If the measure of a good book is that it inspires you to action, then this 2010 Tournament of Books contender is a good book.* I am going back to my copy of Ludwig Wittgenstein’s Tractatus Logico-Philosophicus on the strength of the curiosity inspired by this book. Whether a higher recommendation than that for this book can be made, I do not know. Even so, I am not sold on graphic novels as a concept.
As the book begins, a man pages through a book entitled Foundational Quest Draft. He has a thought bubble: “It’s such a sad tale! And yet…” He yawns. He notices the “camera” and apologizes. The man explains who he is and what the book is about. So begins, Logicomix: An Epic Search for Truth.
The explanation given by the man, Apstolos, is as follows:
You see, this isn’t your typical comic book. In fact, when we started work on it, our friends thought we were crazy! And when they did take us seriously it was, as a rule for the wrong reasons. Like thinking the book is something it’s not! Like maybe a “Logic for Dummies” type of thing or perhaps a kind of textbook or a treatise in the guise of a graphic novel. But it’s not! In this, it’s just what 99.9% of comic books are an honest-to-goodness real yarn. Simply, a story!…Ours is rather unusual in this sense: Its heroes are all logicians.
Bertrand Russell is the primary hero, the one we follow most often. The graphic novel has an interesting structure, weaving bits from the creation of Logicomix together with Russell’s childhood, his adulthood, the lives of other logicians, and short attempts to explain the technical issues with which Russell, Wittgenstein, Kurt Gödel, and others were obsessed. The structure is managed fairly seemlessly and, despite jumping from Russell’s childhood to the author’s modern day trip around Athens, it works.
Graphics, I would assume, are an important part of a graphic novel. I am not at all the right person to critique the drawing, but it did not seem particularly groundbreaking or beautiful. There were shifts in style between story sections which, I believe, helps signal to the reader which time period and characters are in the fore. In other words, all I can really say about the graphics is that they were not intrusive which is probably the best compliment I can pay them. They served the story well.
The story itself is an interesting one. The story covers the life of Russell with digressions into the lives of other logicians, basically the development of the modern field of logic until the original vision (a complete logical system that is self-proving) was proven impossible to obtain. The graphic novel, however, left me wanting more. Logicomix is about 313 pages long, not counting the “Notebook” at the end with short entries on key terms and characters. The excerpt above was about a page. My point is that if you condense all the prose into a conventional novel/biography, the book would be less than 100 pages. Hardly enough to provide great detail about either the logic or the characters.
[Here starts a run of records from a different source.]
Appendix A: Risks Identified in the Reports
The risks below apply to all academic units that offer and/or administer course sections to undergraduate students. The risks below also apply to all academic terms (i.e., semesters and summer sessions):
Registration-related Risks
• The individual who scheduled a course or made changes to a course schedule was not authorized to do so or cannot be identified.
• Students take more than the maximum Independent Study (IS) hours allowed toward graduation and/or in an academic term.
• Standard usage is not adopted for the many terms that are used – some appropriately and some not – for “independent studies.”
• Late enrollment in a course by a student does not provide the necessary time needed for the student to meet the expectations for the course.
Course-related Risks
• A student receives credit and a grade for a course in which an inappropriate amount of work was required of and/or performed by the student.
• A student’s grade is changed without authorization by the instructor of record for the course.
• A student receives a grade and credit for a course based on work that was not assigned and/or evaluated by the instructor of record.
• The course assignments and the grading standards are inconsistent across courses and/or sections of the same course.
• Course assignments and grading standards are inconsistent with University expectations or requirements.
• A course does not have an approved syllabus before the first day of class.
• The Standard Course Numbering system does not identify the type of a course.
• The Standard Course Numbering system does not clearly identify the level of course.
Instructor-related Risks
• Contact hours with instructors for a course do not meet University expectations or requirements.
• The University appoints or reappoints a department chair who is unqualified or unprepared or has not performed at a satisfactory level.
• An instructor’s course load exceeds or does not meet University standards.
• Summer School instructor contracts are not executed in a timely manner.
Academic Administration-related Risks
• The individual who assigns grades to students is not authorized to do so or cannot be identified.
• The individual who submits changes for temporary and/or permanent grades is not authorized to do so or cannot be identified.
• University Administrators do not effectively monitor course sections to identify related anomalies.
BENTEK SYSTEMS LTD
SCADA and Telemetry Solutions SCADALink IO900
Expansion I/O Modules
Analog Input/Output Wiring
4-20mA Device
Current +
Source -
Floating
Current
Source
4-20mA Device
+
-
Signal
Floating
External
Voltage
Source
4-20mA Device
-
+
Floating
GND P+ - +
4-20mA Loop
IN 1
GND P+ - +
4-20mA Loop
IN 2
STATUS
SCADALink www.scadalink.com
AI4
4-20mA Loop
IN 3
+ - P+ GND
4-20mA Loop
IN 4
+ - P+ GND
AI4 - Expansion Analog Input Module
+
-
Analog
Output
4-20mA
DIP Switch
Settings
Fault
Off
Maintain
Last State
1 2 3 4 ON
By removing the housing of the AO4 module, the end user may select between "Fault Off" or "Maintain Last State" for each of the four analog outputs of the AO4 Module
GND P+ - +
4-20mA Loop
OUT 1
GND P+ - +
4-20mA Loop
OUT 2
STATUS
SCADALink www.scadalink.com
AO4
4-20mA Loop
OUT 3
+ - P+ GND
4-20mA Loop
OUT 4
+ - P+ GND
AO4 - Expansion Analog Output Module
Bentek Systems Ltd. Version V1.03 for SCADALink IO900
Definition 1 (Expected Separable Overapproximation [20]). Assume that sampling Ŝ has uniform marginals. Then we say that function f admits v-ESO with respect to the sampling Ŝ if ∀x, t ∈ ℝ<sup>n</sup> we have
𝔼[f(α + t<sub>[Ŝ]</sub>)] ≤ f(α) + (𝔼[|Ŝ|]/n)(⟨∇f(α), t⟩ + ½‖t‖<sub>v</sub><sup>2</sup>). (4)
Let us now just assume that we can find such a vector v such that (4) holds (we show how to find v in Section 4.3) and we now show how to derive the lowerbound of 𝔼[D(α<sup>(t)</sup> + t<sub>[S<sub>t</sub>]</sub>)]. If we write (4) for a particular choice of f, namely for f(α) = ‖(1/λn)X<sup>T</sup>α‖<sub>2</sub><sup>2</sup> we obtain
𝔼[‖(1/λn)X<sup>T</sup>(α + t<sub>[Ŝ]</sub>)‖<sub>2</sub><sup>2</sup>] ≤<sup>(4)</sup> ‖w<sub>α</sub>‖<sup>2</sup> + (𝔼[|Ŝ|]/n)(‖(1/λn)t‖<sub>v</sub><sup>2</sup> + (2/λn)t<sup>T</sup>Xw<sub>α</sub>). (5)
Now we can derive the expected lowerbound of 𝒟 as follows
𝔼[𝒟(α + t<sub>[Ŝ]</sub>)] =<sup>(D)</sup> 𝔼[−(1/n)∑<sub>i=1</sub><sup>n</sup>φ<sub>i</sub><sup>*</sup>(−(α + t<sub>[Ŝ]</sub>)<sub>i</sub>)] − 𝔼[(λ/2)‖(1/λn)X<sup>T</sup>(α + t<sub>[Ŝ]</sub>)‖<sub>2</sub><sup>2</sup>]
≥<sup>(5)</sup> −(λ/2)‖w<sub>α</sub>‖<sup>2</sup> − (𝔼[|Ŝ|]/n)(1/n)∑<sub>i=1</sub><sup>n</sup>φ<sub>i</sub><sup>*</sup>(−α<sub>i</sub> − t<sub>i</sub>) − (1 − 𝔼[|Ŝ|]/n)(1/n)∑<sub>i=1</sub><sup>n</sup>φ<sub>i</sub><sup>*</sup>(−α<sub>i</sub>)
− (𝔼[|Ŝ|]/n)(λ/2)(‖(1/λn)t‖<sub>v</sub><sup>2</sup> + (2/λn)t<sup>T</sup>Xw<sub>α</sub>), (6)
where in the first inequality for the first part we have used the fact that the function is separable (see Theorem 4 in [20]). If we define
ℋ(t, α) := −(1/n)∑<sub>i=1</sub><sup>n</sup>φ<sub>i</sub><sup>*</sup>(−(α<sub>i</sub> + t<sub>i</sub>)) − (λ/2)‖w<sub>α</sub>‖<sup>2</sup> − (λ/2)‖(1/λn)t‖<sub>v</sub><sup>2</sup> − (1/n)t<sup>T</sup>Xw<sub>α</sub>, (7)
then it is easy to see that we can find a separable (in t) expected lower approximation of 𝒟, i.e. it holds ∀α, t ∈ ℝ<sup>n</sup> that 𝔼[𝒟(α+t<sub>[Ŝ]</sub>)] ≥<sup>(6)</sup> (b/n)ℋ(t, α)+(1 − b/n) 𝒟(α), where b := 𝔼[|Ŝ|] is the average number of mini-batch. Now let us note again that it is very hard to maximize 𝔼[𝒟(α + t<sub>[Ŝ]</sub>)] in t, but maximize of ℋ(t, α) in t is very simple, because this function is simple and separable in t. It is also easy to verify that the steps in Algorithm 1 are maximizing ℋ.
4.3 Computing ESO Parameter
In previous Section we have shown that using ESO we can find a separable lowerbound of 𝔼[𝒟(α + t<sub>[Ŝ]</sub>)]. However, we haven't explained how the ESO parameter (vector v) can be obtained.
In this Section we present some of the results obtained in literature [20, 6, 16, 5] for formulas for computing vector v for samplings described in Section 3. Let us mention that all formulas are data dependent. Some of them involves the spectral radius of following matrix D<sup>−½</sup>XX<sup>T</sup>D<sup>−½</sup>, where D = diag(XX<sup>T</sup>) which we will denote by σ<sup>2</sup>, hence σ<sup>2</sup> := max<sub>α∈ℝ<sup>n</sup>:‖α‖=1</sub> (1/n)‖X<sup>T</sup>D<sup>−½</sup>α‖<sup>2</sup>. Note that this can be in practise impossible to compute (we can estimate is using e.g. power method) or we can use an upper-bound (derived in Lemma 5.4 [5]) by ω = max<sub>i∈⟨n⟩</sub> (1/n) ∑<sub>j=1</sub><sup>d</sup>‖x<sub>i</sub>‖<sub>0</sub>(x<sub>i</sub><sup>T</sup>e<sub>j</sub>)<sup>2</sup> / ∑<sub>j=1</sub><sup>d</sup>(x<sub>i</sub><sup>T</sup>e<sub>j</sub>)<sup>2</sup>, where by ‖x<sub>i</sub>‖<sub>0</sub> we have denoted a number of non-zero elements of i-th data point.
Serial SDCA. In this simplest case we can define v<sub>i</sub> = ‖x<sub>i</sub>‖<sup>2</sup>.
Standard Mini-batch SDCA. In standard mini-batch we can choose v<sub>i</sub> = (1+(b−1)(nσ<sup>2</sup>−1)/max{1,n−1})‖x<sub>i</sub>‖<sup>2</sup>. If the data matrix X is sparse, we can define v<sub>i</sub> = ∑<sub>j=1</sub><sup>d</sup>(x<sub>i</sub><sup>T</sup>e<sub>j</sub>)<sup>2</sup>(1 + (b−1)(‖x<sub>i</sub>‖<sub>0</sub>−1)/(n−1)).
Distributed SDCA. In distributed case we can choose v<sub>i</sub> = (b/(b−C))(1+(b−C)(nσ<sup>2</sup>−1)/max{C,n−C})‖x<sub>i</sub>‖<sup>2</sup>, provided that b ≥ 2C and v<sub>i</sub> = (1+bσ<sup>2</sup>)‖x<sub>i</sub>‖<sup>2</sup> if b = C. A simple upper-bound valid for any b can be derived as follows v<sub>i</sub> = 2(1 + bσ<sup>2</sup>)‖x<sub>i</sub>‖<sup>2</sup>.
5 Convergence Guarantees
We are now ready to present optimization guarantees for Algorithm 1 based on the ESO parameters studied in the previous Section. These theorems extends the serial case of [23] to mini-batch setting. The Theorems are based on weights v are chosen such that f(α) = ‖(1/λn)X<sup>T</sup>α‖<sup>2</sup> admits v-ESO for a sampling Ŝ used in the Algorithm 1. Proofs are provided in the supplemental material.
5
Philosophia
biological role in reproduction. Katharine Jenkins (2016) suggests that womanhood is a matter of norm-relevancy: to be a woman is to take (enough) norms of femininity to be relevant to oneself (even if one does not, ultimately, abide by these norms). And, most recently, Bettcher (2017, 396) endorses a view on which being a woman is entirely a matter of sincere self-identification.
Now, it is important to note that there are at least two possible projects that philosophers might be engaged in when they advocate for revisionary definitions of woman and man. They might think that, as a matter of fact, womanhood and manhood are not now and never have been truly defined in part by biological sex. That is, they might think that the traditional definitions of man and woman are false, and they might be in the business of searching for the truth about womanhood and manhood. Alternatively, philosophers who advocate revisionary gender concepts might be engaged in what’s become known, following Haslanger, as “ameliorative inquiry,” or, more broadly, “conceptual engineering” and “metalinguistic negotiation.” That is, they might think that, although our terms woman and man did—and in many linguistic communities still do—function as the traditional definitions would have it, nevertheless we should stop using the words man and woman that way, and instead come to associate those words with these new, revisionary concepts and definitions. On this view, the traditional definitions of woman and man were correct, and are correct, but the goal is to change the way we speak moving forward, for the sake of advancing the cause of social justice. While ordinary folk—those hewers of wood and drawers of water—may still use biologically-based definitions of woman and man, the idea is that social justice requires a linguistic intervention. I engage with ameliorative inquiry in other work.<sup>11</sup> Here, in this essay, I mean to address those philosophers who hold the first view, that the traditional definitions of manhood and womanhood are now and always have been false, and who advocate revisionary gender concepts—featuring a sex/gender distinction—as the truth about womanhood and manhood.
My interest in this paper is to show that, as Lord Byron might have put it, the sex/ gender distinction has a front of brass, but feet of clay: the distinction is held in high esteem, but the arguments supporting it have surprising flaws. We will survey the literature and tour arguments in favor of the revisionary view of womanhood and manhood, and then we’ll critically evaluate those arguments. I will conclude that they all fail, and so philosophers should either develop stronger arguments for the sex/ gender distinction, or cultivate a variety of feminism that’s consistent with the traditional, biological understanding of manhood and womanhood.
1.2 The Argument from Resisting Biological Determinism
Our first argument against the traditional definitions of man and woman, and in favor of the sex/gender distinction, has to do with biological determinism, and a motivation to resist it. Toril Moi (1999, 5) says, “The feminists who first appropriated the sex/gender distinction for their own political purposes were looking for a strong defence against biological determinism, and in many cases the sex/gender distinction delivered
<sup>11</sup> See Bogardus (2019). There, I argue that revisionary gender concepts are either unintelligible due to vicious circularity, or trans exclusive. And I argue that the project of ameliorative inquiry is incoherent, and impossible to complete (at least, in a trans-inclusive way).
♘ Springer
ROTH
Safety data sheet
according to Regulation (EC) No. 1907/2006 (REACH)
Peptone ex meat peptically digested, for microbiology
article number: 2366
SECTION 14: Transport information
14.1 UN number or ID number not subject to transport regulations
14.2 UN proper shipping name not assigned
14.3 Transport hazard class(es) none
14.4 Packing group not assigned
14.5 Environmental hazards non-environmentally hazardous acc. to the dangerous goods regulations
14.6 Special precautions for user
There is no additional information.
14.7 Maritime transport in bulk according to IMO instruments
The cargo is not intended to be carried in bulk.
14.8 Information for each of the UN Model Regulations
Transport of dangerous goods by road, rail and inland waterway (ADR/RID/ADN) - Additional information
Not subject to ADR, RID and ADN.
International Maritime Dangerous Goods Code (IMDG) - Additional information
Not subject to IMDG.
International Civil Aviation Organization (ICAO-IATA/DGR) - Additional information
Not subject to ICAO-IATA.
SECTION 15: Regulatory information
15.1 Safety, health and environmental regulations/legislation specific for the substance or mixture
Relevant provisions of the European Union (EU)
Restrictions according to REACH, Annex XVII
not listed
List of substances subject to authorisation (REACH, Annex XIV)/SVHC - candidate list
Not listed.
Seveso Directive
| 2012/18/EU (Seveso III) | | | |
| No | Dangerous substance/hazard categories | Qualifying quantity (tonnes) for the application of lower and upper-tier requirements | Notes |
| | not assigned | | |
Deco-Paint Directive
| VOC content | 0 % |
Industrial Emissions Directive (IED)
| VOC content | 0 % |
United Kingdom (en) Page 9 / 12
This is not a failing of the book, however. If you want the story of Russell’s life (or the lives of other logicians), there are rigorous biographies (as well as Russell’s autobiography). For the logic, there are excellent summaries as well as the source material (e.g. Tractatus Logico-Philosophicus). These in depth treatments are widely available, but this graphic novel fills a niche.
Logicomix gives enough of each part (the characters, the logic, the story) to leave you wanting more. The authors and illustrators have managed to convey the emotion, the sense of intellectual adventure, and the intriguing stories that pushed the development of logic forward. The ideal audience is likely adolescent or late adolescent boys and girls. They can breeze through this book where the same child/young adult may never be tempted to crack a rigorous biography or philosophical treatise. My daughter is thirteen and paged through it. She was not hooked. Yet. Likely, because she has not yet read enough of Logicomix, but possibly because she is not quite ready for the subtle excitement of the quest for objective, provable truth.
Of course, if the first panel she picked up started with this conversation between Russell and Wittgenstein, I can see the problem:
Russell, you waste so many pages to establish sets! [next panel]
Of course we do, set theory is essential to our argument.
The bloody ass Hilbert calls it a “paradise”! But it is Hell! A Hell through whose gates…[next panel]
…the monster infinity creeps into mathematics!
“Creeps in”? What rot! Infinity is already there from the start, old chap! [next panel]
It’s in the conceptual universe, prior to our poking our puny little brains into it!
Ach, Russell, I am in such pain! [Wittgenstein writhes in agony.]
At first glance, she may not understand the drama of the situation. This is understandable. But it is a bit exciting if you have followed it from the beginning. I am sure of it.
If you do have an interest in the ideas of Russell, Wittgenstein, Gödel, Alan Turing, Georg Cantor, David Hilbert, John Von Neumann, and logicians generally, I can highly recommend the book as an appetite whetter. If you have little interest in their ideas, I highly recommend the book as a way to gain some painless exposure to those ideas. The ideas are fascinating. Do not expect too much. This is a comic book. But it is a very smart comic book and a very successful one.
*Unfortunately for Logicomix, the graphic novel faced Wolf Hall in the first round and, thus, its Cinderella run ended before it began.